By the time President Carter left the White House and President Reagan enacted his tax cuts, the red ink was out of control. Defense spending soared in the early 1980s. Revenue did not keep up with spending, resulting in a flood of red ink and a deficit in 1983 of $220 billion.

Like the seasons, reform of the budget process comes and goes regularly. In 1974, President Nixon refused to spend funds authorized by Congress. This resulted in the Congressional Budget Act of 1974, which established the Congressional Budget Office to give nonpartisan snapshots of the economy and government spending.

President Carter took an ax to the budget in 1978, hacking away at domestic programs. The rhetoric at the time concerned ``mortgaging our future.'' As Alice Rivlin, former head of the Congressional Budget Office, has noted, ``Where you stand is where you sit.''

Those sitting in the White House for the past eight years say they too have tried to pare spending. Domestic programs felt the pinch in 1981, and again in 1983. Three years ago Congress made changes in social security to try to prevent the system from becoming insolvent. And two years ago the Gramm-Rudman deficit-reduction act was passed to try to stem the spending binge.

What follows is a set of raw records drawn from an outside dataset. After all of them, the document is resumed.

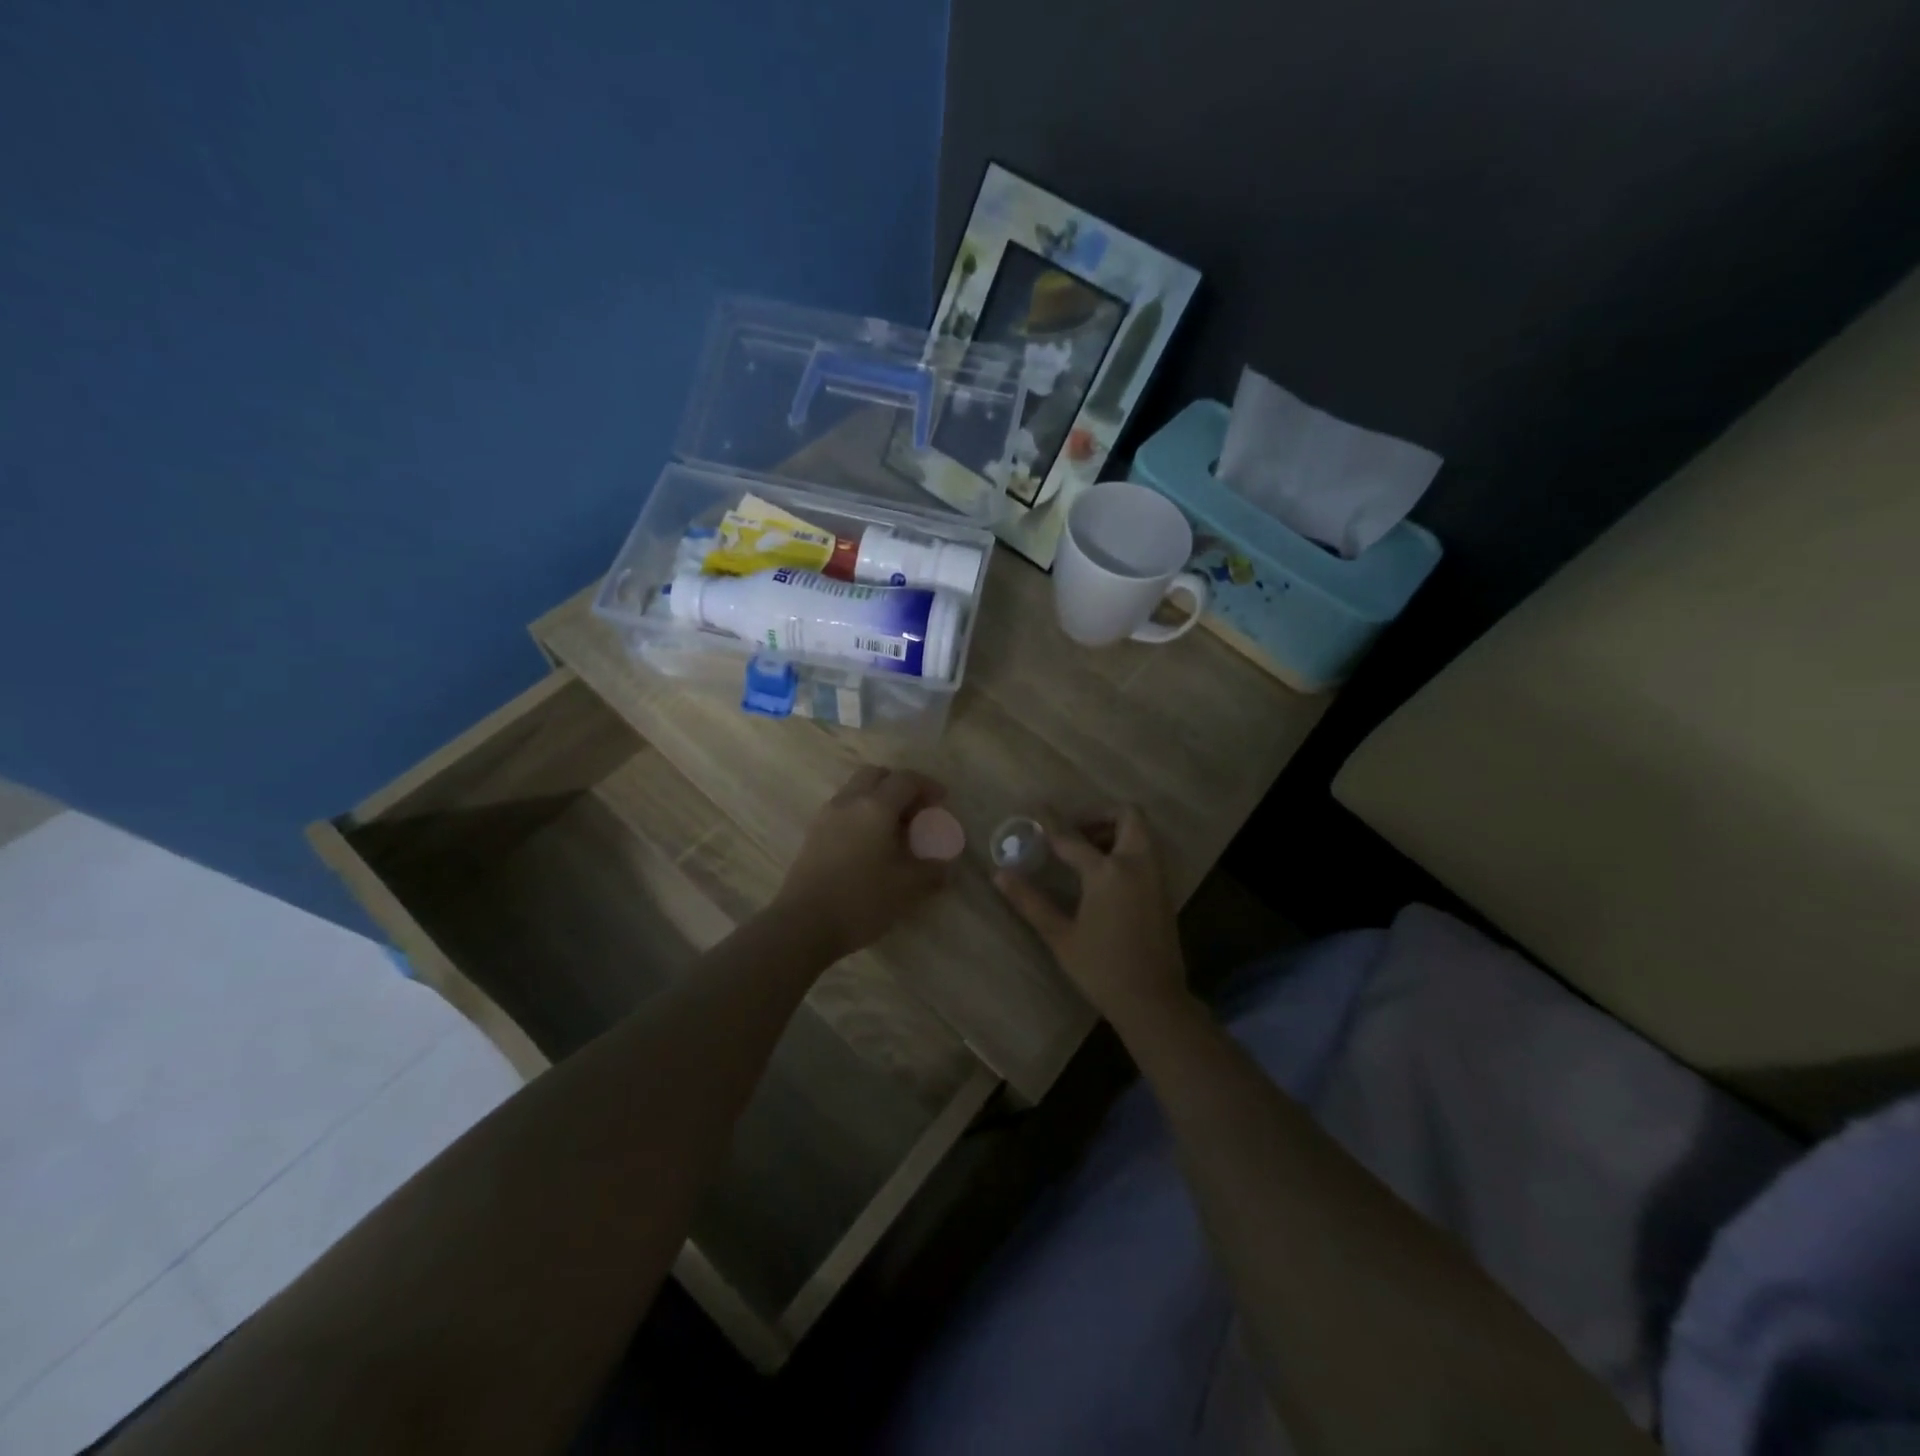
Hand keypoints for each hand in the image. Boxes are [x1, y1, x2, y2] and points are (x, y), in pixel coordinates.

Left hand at [772, 767, 952, 959]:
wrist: (803, 924)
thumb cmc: (861, 900)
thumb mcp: (907, 887)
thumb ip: (932, 870)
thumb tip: (945, 863)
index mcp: (875, 807)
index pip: (905, 780)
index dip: (927, 785)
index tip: (941, 800)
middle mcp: (849, 802)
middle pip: (875, 775)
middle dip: (898, 785)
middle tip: (914, 810)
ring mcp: (826, 817)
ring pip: (855, 791)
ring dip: (877, 799)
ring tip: (893, 830)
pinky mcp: (813, 835)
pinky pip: (842, 810)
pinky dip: (860, 815)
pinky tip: (869, 845)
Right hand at [994, 806, 1189, 1032]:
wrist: (1153, 1000)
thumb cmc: (1101, 969)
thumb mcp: (1060, 935)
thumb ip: (1030, 901)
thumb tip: (999, 875)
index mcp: (1108, 872)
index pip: (1072, 837)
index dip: (1050, 824)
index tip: (1037, 811)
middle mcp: (1137, 864)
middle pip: (1127, 816)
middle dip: (1099, 815)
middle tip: (1074, 831)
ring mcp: (1155, 876)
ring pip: (1141, 832)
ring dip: (1115, 830)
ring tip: (1085, 851)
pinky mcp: (1164, 890)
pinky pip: (1147, 853)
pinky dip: (1127, 848)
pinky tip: (1103, 875)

``Budget cutting is not new,'' says Carol Cox, who ran the legal group at the Senate Budget Committee until 1981.

This week's budget summit marks the first time that President Reagan has sat down with congressional leaders to hammer out a compromise. It won't be easy.

To begin with, Mr. Reagan has taken social security off the table. In addition, there is nothing he can do about interest payments, or past contracts. As Ms. Cox notes, ``It is unlikely they will try to change the entitlements program in such a short time.''

This leaves defense spending and discretionary spending, such as foreign aid and government operations. For the past two years, defense spending has been cut in real terms. But Penner expects still more defense hits. ``I think we could see some changes in investment areas and the procurement of weapons,'' he says.

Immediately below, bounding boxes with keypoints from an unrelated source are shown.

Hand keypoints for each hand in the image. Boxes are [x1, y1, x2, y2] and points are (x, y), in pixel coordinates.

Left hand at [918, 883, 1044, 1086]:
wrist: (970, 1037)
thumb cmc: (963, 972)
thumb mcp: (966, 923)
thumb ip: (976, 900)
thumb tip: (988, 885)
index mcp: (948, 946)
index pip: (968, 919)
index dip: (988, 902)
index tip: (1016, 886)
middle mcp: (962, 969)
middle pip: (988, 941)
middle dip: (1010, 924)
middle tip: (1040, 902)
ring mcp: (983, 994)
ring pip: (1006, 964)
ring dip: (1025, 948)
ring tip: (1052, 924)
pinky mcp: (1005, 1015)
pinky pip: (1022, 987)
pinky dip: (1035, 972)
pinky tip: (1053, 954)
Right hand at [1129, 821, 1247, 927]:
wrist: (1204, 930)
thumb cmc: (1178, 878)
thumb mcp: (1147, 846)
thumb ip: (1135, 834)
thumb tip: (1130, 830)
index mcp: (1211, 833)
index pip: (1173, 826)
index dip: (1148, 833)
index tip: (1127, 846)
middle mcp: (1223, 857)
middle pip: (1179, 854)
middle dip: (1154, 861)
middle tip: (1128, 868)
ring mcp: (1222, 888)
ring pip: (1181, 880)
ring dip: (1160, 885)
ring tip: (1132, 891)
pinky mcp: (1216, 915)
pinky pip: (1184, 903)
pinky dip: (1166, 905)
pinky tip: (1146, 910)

Cox hypothesizes that the current Washington summit will find a way to freeze almost every program. ``If they increase funding for air-traffic controllers,'' she says, ``they will find a way to cut programs elsewhere.''

Some segments of the government are already planning for layoffs. Congressional committees are going through the process of looking for ``cats and dogs,'' or individual programs that can be sliced without too much political fallout.

To some lawmakers, the process is frustrating. This year, Congress passed 13 appropriations bills, ornamented with pet programs for every congressional district. Congressmen were given the option of voting either yes or no for the whole appropriation.

``These bills are negotiated not legislated,'' complains Rep. John Porter (R) of Illinois. Once the budget crisis is over, he says, Congress should look at the whole system. ``We're being denied the power to vote on amendments to really whittle down spending,'' he concludes.